Did Parker and Stone’s focus on Family Guy obscure their ultimate message? Not necessarily. Sure, they may have inadvertently turned “Cartoon Wars” from “those episodes about the Danish cartoon controversy” to “those episodes about how Family Guy is written by manatees.” But anyone who watches “Cartoon Wars” is bound to get what South Park is trying to say about intimidation and censorship. It’s not like Parker and Stone are keeping their opinions to themselves.
Besides, there’s more to these two episodes than just “the First Amendment rocks.” At one point, a Fox staffer notes admiringly that the Family Guy manatees—who look oddly beautiful, by the way—are “the only animals completely unmoved by terrorist threats.” But that isn’t necessarily a plus. That means these manatees lack basic human compassion and reason, and in that way are no different from a terrorist who responds only to doctrine, devoid of nuance. There should be some semblance of individuality to a creative endeavor, not faceless ideology. Also, freedom of expression shouldn’t portend outright chaos. I’m sure South Park fans aren’t encouraged to stand up and start yelling when Parker and Stone make a public appearance, nor are they asked to send in their own jokes for the show. (Actually, over the past few years, the writing staff on South Park has shrunk to Parker alone, more or less.)
Parker and Stone are part of a breed that takes comedy seriously: a breed that wears its tastes in what’s funny as an identity. For them, comedy isn’t about wanton wackiness; it’s about having a point of view. And if there’s a successful show out there that doesn’t meet that minimum standard of quality, well, they certainly have a right to exist. But that doesn’t mean other comedians can’t try to shame it into irrelevance.
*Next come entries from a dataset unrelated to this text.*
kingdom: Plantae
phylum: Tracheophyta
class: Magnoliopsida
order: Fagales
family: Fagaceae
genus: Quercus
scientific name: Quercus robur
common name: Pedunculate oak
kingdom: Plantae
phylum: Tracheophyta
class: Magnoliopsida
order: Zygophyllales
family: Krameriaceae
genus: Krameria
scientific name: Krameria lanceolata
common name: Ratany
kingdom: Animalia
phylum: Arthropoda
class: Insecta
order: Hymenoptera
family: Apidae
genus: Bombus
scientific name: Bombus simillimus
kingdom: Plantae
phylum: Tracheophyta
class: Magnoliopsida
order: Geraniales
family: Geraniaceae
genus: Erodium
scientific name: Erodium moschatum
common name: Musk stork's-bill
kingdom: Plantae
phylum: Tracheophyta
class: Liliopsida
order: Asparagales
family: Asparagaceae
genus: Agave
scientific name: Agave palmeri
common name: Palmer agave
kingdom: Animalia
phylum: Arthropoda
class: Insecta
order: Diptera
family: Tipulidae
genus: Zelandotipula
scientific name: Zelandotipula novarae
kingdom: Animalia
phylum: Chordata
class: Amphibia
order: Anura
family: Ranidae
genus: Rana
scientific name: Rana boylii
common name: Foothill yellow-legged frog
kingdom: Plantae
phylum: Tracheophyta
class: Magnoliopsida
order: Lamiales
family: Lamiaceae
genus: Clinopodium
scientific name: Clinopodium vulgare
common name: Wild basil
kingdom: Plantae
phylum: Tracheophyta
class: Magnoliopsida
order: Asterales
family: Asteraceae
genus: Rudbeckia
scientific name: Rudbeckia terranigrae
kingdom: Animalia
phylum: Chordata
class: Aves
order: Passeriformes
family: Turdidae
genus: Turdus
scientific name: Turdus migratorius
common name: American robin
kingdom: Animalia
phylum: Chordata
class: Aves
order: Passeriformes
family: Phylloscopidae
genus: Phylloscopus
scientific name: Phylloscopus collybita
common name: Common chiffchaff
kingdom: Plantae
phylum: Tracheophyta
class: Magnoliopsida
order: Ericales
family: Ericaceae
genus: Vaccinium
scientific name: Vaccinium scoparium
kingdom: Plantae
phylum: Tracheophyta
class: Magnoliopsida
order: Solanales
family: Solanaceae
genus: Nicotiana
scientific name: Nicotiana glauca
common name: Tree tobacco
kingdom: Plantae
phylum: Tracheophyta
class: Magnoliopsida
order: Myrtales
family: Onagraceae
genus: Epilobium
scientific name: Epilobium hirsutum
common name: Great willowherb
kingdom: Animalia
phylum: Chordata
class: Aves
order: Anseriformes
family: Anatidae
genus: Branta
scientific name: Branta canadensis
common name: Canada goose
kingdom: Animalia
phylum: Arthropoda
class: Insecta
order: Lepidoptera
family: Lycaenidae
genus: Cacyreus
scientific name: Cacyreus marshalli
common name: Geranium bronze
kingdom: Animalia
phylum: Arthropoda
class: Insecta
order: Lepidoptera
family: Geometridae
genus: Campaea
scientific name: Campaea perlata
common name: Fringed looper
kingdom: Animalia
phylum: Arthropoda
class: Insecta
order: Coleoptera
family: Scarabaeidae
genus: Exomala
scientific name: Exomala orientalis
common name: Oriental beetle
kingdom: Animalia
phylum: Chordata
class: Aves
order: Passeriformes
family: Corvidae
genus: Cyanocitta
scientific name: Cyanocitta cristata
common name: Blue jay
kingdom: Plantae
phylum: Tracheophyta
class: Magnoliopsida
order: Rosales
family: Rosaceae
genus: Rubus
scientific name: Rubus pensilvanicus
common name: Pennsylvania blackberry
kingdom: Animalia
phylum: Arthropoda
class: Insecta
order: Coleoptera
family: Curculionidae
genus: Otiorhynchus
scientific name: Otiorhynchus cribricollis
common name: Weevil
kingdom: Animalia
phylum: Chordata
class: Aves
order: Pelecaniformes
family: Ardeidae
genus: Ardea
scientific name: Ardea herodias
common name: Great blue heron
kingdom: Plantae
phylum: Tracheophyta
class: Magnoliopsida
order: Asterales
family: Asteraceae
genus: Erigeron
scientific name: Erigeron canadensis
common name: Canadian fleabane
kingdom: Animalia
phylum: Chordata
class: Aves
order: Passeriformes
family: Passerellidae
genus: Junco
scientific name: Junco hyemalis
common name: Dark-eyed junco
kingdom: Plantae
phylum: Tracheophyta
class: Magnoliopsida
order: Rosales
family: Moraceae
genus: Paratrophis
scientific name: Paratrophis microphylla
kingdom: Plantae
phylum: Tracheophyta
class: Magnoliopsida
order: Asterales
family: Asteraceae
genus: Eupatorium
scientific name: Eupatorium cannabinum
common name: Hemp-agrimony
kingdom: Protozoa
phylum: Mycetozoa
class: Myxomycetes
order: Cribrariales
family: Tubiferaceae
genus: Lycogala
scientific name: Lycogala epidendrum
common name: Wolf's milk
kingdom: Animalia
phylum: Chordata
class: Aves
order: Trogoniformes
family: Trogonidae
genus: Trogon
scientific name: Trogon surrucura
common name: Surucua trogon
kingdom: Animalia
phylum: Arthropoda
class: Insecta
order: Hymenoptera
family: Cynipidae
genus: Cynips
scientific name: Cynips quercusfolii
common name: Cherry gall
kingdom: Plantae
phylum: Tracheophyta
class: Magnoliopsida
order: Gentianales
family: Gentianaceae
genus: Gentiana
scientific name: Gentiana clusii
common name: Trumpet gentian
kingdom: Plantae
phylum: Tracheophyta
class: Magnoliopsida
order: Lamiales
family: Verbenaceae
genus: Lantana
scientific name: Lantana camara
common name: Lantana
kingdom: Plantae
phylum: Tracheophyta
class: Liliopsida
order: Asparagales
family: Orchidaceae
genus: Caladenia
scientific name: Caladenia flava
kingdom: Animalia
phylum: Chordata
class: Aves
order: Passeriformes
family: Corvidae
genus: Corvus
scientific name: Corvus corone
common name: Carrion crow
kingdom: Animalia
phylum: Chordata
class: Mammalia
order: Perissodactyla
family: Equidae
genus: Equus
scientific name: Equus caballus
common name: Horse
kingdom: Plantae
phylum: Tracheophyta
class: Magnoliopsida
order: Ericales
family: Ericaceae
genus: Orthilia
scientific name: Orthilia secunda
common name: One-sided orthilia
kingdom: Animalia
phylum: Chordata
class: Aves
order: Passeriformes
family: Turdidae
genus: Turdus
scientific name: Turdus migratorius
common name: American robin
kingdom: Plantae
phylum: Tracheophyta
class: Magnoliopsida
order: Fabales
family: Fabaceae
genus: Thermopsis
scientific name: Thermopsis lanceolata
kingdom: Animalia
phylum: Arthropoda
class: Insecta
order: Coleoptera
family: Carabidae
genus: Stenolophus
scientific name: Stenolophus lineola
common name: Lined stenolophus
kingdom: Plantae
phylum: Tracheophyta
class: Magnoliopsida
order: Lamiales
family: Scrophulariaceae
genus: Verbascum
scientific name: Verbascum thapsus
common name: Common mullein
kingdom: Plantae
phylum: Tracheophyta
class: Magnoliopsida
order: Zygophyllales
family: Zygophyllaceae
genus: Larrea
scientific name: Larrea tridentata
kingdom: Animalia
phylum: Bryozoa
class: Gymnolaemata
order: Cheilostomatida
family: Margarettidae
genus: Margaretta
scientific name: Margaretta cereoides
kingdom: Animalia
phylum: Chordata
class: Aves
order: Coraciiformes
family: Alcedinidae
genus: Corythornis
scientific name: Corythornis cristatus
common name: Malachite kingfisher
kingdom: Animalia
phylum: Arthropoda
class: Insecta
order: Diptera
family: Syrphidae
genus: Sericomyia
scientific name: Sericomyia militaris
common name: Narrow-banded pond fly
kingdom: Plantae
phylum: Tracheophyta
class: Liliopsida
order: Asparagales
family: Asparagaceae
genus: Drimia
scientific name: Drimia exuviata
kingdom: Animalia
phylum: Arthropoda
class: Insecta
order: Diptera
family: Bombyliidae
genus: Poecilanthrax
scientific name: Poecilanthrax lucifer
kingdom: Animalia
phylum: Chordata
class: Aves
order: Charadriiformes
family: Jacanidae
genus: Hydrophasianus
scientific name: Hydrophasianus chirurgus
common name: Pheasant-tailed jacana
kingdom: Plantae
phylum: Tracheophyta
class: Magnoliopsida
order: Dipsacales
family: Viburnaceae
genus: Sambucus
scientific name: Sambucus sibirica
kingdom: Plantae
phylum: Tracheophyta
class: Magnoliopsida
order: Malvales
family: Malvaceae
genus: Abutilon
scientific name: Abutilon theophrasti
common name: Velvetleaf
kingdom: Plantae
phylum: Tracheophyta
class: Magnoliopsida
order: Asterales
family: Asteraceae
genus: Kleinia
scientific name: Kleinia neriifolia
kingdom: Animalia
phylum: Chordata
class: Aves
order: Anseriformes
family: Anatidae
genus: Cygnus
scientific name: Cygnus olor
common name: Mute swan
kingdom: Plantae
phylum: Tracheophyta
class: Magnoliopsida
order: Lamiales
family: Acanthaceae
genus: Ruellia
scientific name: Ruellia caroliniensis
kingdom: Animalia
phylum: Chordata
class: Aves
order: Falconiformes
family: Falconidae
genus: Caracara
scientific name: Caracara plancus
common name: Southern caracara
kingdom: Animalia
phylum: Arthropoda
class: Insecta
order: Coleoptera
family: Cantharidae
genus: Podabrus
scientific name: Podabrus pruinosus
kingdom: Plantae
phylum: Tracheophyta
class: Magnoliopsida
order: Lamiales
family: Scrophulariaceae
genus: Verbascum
Addendum: I feel obliged to note that while I consider myself a South Park fan, I’m no super-fan. I used to watch fervently in the early years, and then it became one of those shows I drop in on, whenever I hear that they’ve come up with a particularly good episode. I actually do think that Parker and Stone can be too preachy at times, putting speeches where the jokes should be. That may be a function of the way South Park is produced, being that they keep to such a tight schedule that they frequently make references to events that happened less than a week before airtime. Or it may just be that South Park is Parker and Stone’s show, and they can do with it what they damn well please.